Wednesday, September 1, 2010

The Worst Of It: Two

You can hold onto pain, like it's a physical thing, curl yourself around it like the little sister you'd die to protect, if you want to.

Put your faith in it like the ancestors you don't have and the spirits you only pray to in foxholes.

Hold it close, so you can't feel shame or guilt past the fire of your cramping muscles, can't see the endless chain of sleepless nights ahead past the jangling colors spiraling across your field of vision, can't taste the copper coin of despair past the sour bile burning in your throat. Fill yourself with it until the hum of it in your veins drowns out everything else, until it coils through your body like smoke through a crematorium.

Amieta clung to the pain, clenched her fists on it until the servos whined and the joints grated in protest.

No more than I deserve.

There were voices, sometimes. Sometimes they were voices she knew. A woman's, soft and tender as the hands that smoothed her hair, that wiped her face. Ami? Can you hear me? Ami?

More often they were harsh, Amarr-accented, voices that went with blood and screaming and everyone dead, every single one of them but me.

The voice she thought she knew, her sister's voice, told her It isn't real, Ami, what you see, it isn't real. You're safe, with me, I'm here, Ami. Gentle fingers tried to prise open her fists, but flesh-and-blood was no match for Zainou's finest work. Cia gave up and wrapped her own hands around Amieta's, fingers tucked against the crook of rigid metal joints. I'm here, Ami. You're safe.

That might be true.

It might not be.

From moment to moment Amieta wasn't sure which of those was the worst of it.
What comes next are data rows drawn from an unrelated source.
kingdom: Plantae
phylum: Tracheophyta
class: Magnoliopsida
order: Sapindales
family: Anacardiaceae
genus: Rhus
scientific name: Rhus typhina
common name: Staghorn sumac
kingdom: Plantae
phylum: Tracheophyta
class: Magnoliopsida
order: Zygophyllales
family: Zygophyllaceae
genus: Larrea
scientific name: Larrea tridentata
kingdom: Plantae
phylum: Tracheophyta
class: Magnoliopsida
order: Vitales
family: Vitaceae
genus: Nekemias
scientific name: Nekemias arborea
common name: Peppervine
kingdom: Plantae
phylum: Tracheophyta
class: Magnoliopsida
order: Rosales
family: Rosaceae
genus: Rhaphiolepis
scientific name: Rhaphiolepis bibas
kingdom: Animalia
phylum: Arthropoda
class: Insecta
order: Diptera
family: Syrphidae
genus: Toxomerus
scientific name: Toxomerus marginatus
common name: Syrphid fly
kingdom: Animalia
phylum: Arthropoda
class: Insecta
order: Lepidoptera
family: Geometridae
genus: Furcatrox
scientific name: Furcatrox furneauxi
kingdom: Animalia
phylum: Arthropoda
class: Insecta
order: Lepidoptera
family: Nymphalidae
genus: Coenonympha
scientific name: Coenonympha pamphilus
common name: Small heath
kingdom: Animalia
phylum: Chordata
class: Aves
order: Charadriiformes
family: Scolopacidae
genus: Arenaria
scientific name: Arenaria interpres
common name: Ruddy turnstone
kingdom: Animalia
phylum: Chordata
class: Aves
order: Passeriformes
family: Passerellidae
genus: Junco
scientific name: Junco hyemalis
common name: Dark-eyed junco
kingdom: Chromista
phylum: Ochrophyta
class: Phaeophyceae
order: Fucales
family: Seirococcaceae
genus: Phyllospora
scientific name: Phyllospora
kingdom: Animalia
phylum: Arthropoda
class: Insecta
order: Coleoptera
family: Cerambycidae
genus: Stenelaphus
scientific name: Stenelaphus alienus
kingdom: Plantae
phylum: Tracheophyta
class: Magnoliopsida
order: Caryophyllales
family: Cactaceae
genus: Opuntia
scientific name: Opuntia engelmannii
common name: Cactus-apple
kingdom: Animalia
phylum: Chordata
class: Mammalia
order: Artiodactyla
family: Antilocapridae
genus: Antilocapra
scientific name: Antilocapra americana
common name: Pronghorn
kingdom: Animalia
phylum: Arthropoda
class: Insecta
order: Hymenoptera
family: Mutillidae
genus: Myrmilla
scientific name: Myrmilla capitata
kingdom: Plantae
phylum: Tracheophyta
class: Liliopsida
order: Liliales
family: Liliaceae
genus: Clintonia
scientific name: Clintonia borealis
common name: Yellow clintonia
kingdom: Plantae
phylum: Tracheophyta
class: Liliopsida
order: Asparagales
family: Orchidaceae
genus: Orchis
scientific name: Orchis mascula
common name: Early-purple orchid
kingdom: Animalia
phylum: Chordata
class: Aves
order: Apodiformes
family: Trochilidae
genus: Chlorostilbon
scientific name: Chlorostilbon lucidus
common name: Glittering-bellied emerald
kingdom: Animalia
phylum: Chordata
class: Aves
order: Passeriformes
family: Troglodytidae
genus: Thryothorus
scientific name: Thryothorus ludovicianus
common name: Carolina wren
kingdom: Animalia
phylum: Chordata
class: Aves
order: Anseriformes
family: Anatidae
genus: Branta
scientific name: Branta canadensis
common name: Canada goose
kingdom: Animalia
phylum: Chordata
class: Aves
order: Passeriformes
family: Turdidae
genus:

The pain was true, the jagged edges of it in her gut, the burning cold that washed over her in waves, the hot ache in her bones.

The pain was real.

She wrapped herself in the pain like a blanket, drew it over her head and curled under it, fists clenched in its edges.

You can hold onto pain, like it's the most precious thing you have.

If you want to.

Drown yourself in it, let it wash away the knowledge that you've hurt the ones who love you, the fear you'll hurt them again, let the acid bath of it etch away the lies you told. You can let the pain eat away the shame.

And the reasons for it.

If you want to.

Even through the pain Amieta could feel Cia's hands curled around hers. She cracked an eyelid to see her sister's honey blonde head leaning on her arm, the edge of her face, one closed eye.

You can hold onto pain.

If you want to.

A new pain, different, signals firing from the machinery of her hands. Metal ground on metal, joints abused past tolerance.

The blonde head lifted. Cia blinked, eyes still cloudy with sleep. "Ami?"

Voice rusty with disuse, Amieta cleared her throat and then again, croaked, "I'm here."

Gritting her teeth against the pain, Amieta opened her hands.